=== Work to complete ===
Return the entries below word for word; no images should appear in the copy.

=== Records shown ===
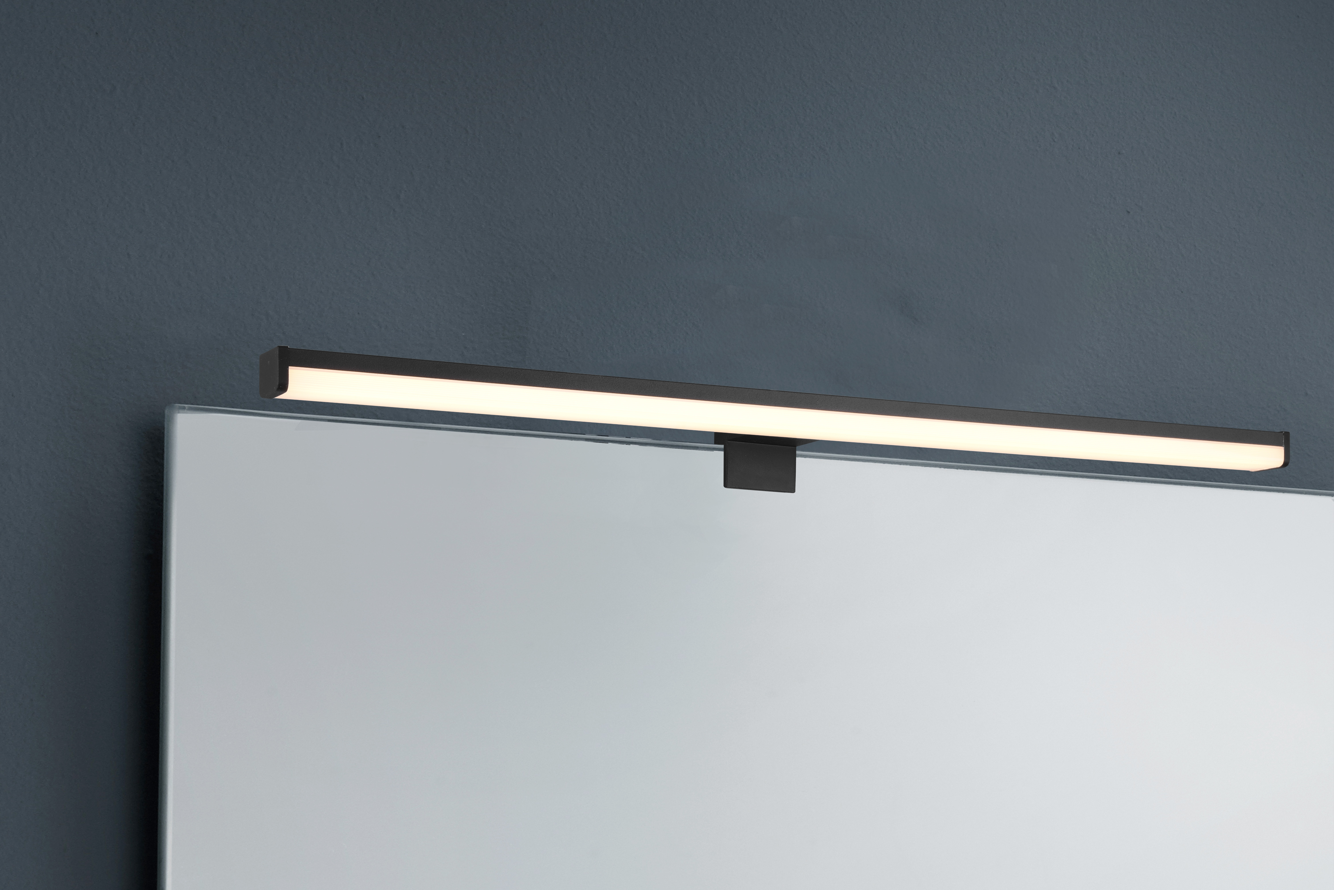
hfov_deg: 30.9
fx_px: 2409
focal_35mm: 65
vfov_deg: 20.9
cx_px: 667
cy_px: 445
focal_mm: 65
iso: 100
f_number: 18
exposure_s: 1/20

=== Expected answer ===
hfov_deg: 30.9
fx_px: 2409
focal_35mm: 65
vfov_deg: 20.9
cx_px: 667
cy_px: 445
focal_mm: 65
iso: 100
f_number: 18
exposure_s: 1/20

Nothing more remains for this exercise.